ACTION ITEM: Pictures appear in the records below; write out everything else exactly.

++++ DATA TO PROCESS

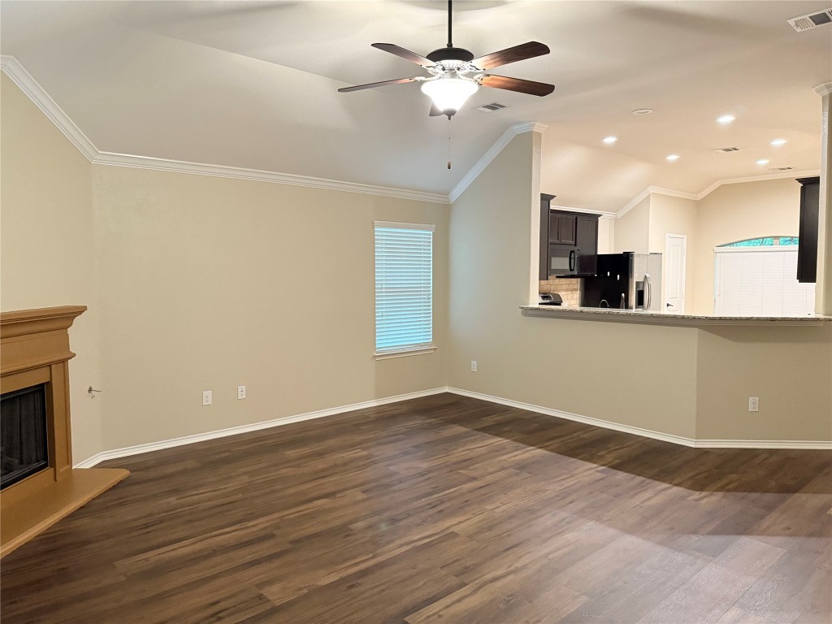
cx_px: 416
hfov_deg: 71.6
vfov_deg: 56.8
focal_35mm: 24
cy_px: 312
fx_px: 577
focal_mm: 6.76
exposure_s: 1/60
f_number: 1.78
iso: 640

++++++++

TASK OUTPUT:
cx_px: 416
hfov_deg: 71.6
vfov_deg: 56.8
focal_35mm: 24
cy_px: 312
fx_px: 577
focal_mm: 6.76
exposure_s: 1/60
f_number: 1.78
iso: 640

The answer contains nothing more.